Halid el-Salih’in başını çektiği ‘ilk yardım görevlisi’ kılıklı bu cihatçı çete üyeleri emperyalist ülkelere yabancı değiller. Başta ABD olmak üzere batılı emperyalistler bu çeteyi kollayıp/kullandı. Savaşın propaganda aygıtı gibi çalışan Beyaz Miğferliler, aynı zamanda tüm güney Suriye'de yaralanan cihatçı katillerin tahliyesini de koordine etti. 2018 ortasına kadar 5 binden fazla cihatçı “Beyaz Miğferlilerin” yardımlarıyla İsrail ve Türkiye’deki hastanelere taşınıp tedavi edildi. 

Alman istihbaratı, Chalid al-Salih'in iki buçuk yıl boyunca Almanya'ya girişini reddetti. Ancak Ürdün Kralı ve Alman Dışişleri Bakanlığı’nın baskıları sonucunda çete başının Almanya'ya gelmesine izin verildi. Der Spiegel'in verdiği bilgilere göre, Alman istihbaratı yakın zamanda endişelerini geri çekti ve Chalid al-Salih’e insani nedenlerden dolayı oturma izni verildi. 

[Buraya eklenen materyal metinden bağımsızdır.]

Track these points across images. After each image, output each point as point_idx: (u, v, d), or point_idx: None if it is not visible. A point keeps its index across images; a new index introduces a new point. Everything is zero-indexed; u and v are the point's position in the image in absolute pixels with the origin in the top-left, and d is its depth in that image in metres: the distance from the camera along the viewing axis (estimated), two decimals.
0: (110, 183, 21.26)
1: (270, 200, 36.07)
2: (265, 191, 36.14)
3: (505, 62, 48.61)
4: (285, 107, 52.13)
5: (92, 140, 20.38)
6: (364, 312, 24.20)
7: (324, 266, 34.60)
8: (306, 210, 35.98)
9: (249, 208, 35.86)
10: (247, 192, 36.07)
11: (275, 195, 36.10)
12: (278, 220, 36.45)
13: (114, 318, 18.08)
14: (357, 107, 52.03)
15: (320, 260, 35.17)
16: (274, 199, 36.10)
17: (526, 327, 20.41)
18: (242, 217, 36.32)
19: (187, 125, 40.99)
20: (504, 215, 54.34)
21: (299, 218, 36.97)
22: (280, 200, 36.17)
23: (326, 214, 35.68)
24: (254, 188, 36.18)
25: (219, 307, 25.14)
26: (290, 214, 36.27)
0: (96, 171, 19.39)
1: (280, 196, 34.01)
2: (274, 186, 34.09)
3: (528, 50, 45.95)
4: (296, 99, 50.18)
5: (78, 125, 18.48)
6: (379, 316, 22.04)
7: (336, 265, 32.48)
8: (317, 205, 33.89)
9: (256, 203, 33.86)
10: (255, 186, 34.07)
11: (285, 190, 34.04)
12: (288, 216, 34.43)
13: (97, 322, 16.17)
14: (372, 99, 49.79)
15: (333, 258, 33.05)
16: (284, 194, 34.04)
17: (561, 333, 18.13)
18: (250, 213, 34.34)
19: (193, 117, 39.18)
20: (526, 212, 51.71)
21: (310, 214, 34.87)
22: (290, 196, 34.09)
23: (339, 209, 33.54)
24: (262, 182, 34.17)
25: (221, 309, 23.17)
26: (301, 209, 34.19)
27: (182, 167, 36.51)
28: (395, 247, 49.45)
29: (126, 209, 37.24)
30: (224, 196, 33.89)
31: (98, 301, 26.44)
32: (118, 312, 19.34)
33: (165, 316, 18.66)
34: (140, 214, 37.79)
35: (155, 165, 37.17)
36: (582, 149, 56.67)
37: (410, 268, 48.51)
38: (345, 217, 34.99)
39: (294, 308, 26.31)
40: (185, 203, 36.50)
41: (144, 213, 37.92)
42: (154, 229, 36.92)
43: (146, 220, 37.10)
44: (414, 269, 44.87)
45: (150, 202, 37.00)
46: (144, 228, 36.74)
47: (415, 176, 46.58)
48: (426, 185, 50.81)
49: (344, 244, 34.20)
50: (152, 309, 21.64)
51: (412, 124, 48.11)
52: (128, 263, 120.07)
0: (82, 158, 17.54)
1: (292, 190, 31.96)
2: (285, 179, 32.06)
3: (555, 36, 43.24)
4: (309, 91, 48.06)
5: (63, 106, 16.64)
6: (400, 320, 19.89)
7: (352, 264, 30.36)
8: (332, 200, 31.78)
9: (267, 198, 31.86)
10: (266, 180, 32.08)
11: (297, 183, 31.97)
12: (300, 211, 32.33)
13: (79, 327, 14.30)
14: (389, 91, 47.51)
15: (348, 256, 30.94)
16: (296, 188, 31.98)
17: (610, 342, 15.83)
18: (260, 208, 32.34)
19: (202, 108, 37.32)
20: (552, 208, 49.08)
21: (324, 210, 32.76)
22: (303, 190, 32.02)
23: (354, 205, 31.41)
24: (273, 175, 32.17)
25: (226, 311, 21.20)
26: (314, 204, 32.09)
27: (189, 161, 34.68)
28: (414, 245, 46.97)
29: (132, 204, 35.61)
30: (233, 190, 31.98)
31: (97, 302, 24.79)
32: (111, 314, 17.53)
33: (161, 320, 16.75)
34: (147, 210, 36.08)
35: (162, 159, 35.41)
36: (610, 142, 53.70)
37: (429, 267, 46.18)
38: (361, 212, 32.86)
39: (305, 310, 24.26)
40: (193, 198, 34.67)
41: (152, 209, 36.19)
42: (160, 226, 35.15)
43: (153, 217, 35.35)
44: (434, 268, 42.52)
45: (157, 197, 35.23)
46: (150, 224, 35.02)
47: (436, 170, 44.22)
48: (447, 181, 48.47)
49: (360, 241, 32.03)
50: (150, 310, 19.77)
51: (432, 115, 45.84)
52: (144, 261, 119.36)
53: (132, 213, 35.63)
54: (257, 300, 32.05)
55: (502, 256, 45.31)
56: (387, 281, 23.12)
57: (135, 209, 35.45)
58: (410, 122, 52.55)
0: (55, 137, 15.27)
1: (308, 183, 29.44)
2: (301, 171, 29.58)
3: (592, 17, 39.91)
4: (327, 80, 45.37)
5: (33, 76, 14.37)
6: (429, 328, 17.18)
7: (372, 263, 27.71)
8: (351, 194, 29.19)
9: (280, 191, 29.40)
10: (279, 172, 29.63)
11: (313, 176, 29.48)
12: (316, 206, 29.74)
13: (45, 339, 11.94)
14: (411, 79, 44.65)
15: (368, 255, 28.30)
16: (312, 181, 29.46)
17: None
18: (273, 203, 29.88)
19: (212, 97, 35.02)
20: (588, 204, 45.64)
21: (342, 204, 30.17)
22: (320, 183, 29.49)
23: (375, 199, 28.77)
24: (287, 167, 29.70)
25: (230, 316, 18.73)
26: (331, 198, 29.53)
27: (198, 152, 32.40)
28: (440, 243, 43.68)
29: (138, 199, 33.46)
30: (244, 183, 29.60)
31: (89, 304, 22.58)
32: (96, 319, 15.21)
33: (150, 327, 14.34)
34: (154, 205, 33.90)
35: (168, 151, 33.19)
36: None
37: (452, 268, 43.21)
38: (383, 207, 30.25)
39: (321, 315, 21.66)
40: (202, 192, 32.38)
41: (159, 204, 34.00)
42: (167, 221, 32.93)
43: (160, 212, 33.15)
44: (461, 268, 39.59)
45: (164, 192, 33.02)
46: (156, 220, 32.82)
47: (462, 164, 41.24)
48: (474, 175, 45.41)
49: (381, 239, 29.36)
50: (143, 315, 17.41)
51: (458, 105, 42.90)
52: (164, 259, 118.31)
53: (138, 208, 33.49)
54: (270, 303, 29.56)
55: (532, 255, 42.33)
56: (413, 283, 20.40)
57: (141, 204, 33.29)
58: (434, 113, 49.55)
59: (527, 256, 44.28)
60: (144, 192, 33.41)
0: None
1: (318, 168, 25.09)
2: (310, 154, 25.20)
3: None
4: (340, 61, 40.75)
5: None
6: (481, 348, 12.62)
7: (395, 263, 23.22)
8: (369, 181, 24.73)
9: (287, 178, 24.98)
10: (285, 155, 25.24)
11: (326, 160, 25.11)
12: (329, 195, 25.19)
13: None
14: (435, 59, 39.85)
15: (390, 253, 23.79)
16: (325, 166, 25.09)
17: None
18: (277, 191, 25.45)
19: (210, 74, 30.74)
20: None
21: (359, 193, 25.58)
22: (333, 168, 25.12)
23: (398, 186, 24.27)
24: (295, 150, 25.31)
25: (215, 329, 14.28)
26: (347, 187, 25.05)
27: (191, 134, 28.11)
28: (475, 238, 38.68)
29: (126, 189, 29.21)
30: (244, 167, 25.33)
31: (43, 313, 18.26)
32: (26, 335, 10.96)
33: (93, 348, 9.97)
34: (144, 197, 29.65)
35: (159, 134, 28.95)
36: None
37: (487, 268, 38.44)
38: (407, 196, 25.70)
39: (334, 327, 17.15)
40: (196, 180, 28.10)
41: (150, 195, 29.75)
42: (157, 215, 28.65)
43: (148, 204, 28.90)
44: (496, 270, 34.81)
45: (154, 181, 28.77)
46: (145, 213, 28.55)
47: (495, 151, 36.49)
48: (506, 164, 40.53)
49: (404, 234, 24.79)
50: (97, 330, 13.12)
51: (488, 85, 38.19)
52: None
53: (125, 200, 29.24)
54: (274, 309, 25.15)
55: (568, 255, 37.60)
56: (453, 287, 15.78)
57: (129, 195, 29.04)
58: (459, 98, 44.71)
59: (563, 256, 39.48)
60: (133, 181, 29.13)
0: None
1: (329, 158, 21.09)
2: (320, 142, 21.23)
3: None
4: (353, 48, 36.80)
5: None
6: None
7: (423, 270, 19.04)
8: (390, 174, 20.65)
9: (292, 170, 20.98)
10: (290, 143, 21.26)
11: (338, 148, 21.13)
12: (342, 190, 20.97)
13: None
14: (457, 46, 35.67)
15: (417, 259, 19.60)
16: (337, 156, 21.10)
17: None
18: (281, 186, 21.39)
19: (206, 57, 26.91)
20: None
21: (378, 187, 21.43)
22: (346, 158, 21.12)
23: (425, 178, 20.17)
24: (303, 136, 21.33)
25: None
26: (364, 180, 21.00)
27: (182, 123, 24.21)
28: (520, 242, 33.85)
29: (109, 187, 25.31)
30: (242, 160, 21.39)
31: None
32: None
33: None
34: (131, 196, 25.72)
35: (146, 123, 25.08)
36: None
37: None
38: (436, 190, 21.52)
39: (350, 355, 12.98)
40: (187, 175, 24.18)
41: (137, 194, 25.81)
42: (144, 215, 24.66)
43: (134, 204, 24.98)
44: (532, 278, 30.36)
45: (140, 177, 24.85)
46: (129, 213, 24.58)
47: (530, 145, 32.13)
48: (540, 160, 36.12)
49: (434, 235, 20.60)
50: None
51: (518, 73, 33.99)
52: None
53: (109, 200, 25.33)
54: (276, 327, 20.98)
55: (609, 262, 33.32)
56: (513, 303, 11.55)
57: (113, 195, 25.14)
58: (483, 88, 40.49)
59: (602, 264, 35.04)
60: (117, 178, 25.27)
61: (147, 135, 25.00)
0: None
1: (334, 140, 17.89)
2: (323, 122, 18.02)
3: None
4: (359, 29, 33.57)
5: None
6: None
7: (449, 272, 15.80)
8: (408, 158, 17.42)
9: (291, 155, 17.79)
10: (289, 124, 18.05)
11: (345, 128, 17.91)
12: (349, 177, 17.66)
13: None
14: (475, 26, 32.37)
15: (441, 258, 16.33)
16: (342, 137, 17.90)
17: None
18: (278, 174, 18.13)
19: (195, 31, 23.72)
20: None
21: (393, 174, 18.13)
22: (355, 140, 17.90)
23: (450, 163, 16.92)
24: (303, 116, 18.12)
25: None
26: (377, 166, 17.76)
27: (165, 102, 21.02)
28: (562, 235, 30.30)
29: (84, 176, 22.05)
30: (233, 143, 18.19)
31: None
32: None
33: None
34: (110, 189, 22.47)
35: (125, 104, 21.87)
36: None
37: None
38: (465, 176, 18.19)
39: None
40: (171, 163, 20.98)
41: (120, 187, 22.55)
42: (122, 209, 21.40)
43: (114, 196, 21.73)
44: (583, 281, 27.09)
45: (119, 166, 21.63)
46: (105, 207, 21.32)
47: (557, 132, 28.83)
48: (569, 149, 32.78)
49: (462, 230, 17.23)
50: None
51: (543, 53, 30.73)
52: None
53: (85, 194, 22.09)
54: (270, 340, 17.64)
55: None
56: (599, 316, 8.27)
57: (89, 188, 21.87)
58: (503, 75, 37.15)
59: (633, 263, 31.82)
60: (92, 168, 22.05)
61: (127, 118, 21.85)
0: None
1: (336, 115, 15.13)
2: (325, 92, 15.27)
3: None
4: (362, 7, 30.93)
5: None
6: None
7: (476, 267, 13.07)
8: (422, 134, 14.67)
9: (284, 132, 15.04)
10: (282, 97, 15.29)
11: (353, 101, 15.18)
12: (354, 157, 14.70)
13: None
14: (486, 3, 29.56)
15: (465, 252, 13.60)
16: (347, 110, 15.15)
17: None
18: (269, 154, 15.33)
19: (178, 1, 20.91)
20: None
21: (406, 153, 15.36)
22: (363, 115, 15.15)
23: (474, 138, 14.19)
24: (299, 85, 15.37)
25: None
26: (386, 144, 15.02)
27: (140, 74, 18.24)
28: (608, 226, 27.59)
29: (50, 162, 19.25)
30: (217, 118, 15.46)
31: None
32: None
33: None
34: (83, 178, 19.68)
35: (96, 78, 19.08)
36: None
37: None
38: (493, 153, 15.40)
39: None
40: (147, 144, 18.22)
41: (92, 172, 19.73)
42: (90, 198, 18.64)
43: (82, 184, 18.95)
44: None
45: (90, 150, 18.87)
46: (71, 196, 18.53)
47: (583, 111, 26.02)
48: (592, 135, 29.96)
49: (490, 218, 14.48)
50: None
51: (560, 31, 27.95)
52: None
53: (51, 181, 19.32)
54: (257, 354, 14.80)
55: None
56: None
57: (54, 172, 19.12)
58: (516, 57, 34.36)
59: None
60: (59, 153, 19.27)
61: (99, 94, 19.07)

Emperyalistlere verdiği hizmet büyük olmalı ki, çete başı ile ailesi Almanya başbakanı A. Merkel’in hizmetine verilmiş olan A340 adlı özel uçakla Almanya’ya getirildi. İnsanlık dışı koşullarda kamplara hapsedilen göçmenlere Almanya veya Avrupa’ya giriş izni vermeyenler, savaş suçu işlemiş bir çetenin başına A. Merkel’in özel uçağını tahsis etme utancına imza attılar.